He visto atletas que, después de un partido de bimba o de ganar un asalto de esgrima por la mínima, corrían locamente a abrazar a su entrenador, lo estampaban con adorable ferocidad contra la pared de un polideportivo cualquiera y esperaban felices que acogiera toda su musculatura en un abrazo de flujos donde los órganos perdían el contorno. También he visto muy a menudo cómo las chicas en flor, bien conscientes de su miel, aprovechaban el tedio del aula para acercarse al profesor, y jugaban a dados con su seno, la cadera o un invisible espacio de la muñeca para que acabara rozando el brazo de aquel pobre bobo, engrandecido por el extraño poder de la tarima. He visto contactos fortuitos que han derivado en auténticas tormentas de esperma, miradas de desdén que han desencadenado orgías frenéticas, o incluso, bofetadas llenas de ira que se han sellado con coitos de una dulzura casi infantil.

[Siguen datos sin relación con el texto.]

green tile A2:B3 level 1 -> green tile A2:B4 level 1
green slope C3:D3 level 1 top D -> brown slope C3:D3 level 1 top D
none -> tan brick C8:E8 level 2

Cuando vivía de noche, aprendí a desvestir los cuentos de los límites y a poner en duda cualquier declaración solemne (y mira que hice de notario, incluso de algunas firmadas con sangre). No os imaginaríais los trapicheos que ocurren entre las sombras. Hay mujeres que juran no querer un beso y —vertidas a un mar de saliva por el timón de una lengua— acaban pidiendo cien mil más, provocando que el temerario se sorprenda casi ahogado de cómo puede llegar a dolerle la boca. Hay cosas que no se quieren bajo ningún pretexto, como la vía alternativa, hasta que el arte de magia de una boca bien entrenada y la cadencia rítmica del barroco hacen ensanchar incluso orificios de cemento para así descubrir un placer que es una suma de gozo, vergüenza y suciedad. Si fuera por un diálogo consentido, esta bella usanza todavía permanecería desconocida, al lado del cadáver somnoliento y polvoriento de Ramsés.

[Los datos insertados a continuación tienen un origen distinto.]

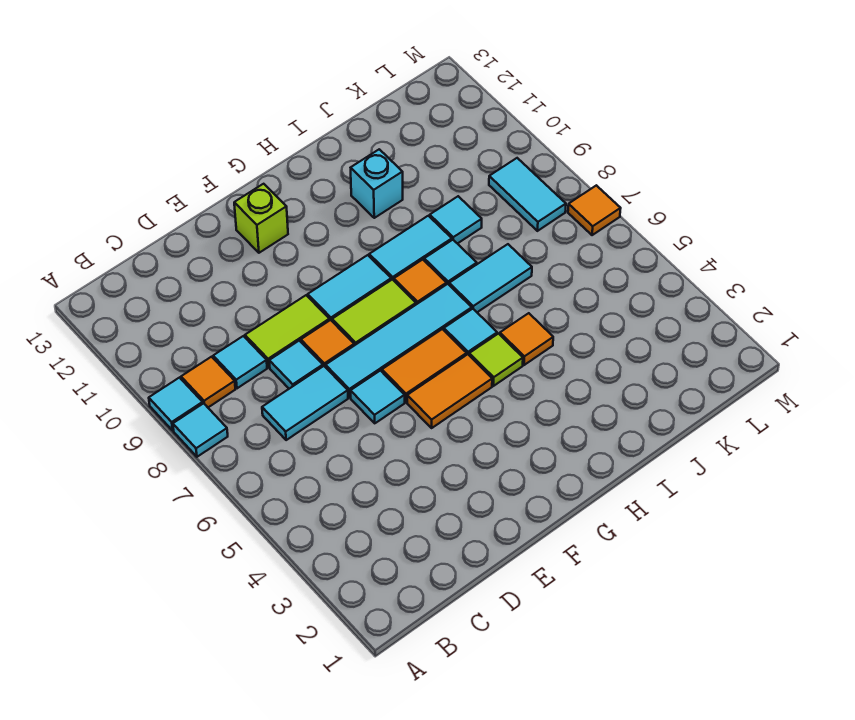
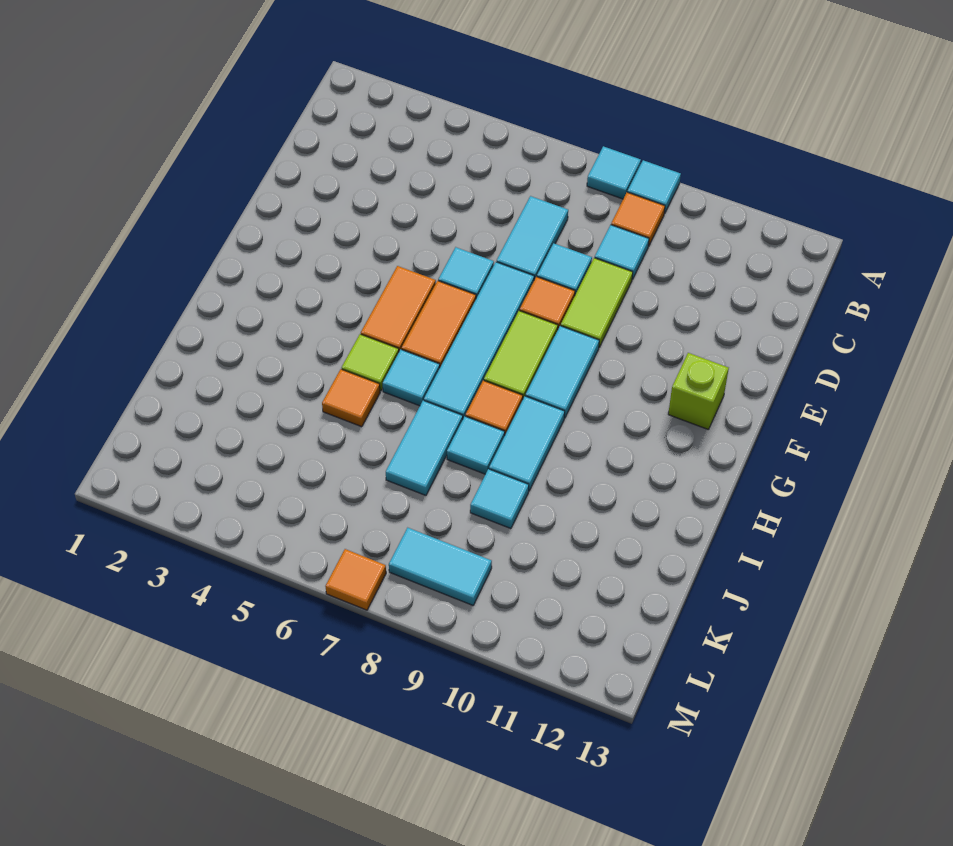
cyan brick I11 level 1 -> none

Los hombres y las mujeres nos seducimos y amamos a base de traspasar los límites, gracias al arte de dejar en ridículo las leyes de la moral y los límites que pregonamos cuando estamos en tertulias donde todo el mundo tiene las cosas claras

Los hombres y las mujeres nos seducimos y amamos a base de traspasar los límites, gracias al arte de dejar en ridículo las leyes de la moral y los límites que pregonamos cuando estamos en tertulias donde todo el mundo tiene las cosas claras. Contra aquello que decían los imbéciles alemanes del siglo XIX, los humanos perpetramos estas artes a base de hacernos daño (que es la práctica donde más sobresalimos, dicho sea de paso). Los hombres hemos herido a las mujeres a base de los dos únicos oficios en los cuales las superamos: la fuerza bruta y la vanidad. En justísima venganza, ellas se han dedicado a humillarnos cruelmente a base de hacernos sentir absolutamente incapaces de amarlas como dicen merecer. Esta es la parte más sublimada de aquello que los cursis denominan la lucha de sexos. En el terreno de la corporalidad todo pasa de una forma muy procedimental: siempre acabamos cediendo a la piel ajena de una forma mucho menos racional que la imaginada.

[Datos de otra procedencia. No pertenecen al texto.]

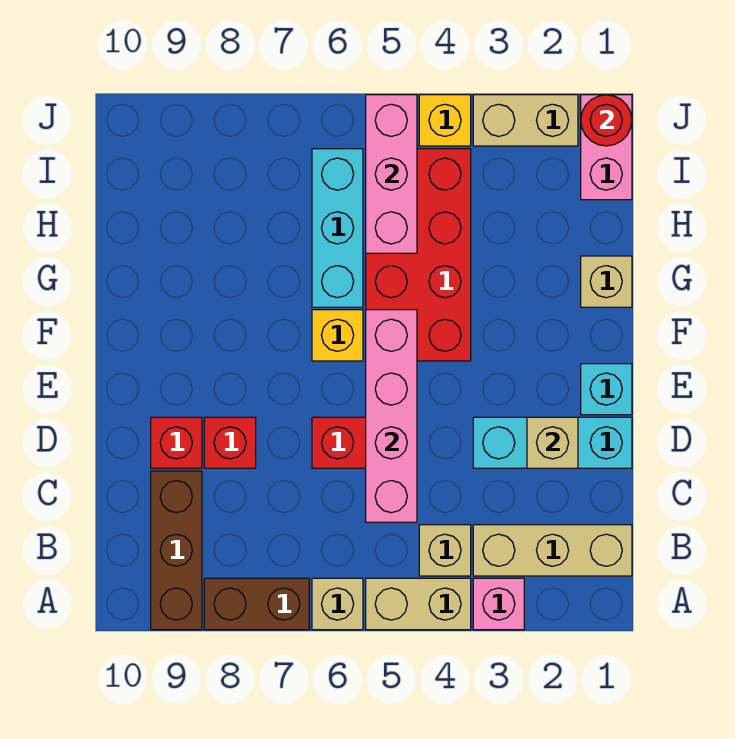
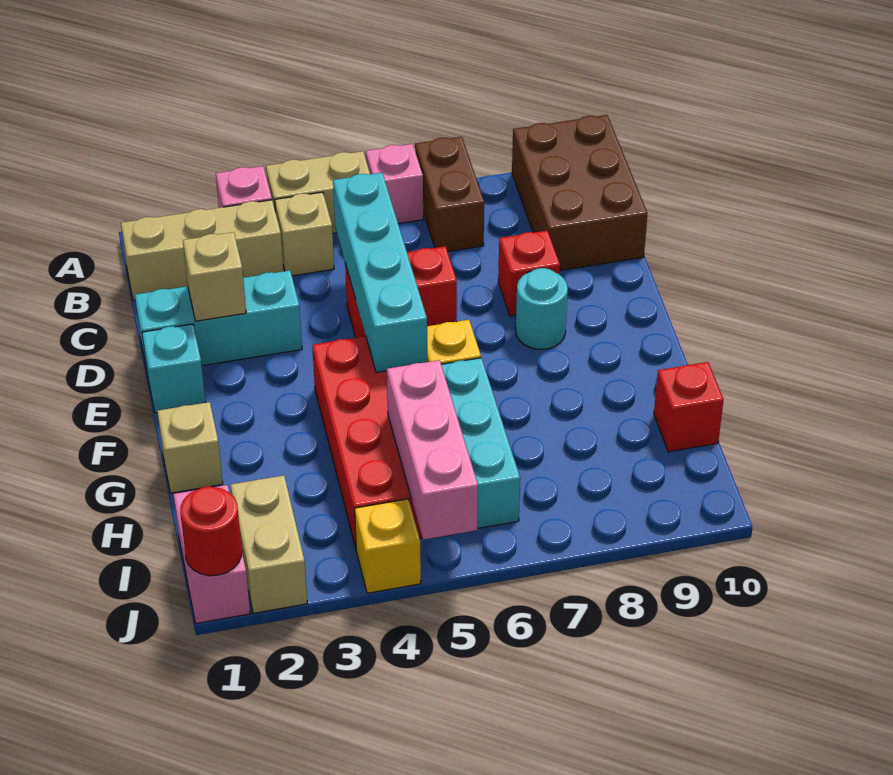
tan brick A6 level 1 -> pink brick A6 level 1
brown brick A7:A8 level 1 -> brown brick A7:B7 level 1
brown brick A9:C9 level 1 -> brown brick A9:C10 level 1
pink brick C5:F5 level 2 -> cyan brick C5:F5 level 2
red brick D9 level 1 -> red brick H10 level 1
none -> cyan round brick E8 level 1
tan brick J2:J3 level 1 -> tan brick I2:J2 level 1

La historia funciona por magmas incontrolables de oleadas culturales. Hoy por hoy, las mujeres disfrutan con el cambio de paradigma: por primera vez, ven toneladas de machos encorbatados con mucho miedo, midiendo cada gesto y girándose de espalda en los restaurantes antes de decir la palabra "puta" en un chiste malo. Entiendo este nuevo narcisismo: por mucho que hayan vivido todo aquello que he descrito antes de una forma bien consciente, disfrutan pudiendo dirimir la historia y juzgando todos los crímenes del pasado. Es así como dicen orgullosamente a los machos que caerá quien tenga que caer y que, si resulta necesario, construirán una prisión tan grande como el Vallès para meter a todos aquellos monos que han excusado eso de sobarlas en la cultura de la seducción occidental (masculina). Poder reescribir la historia no pasa cada día, eliminar todo aquello de borroso que hay en la ambigüedad moral tampoco. Ni el Santo Padre es capaz.

Yo lo vivo tranquilo y feliz, esperando el dictamen que me otorguen. Pero yo he visto lo que he visto. Y sé que lo he visto, creedme.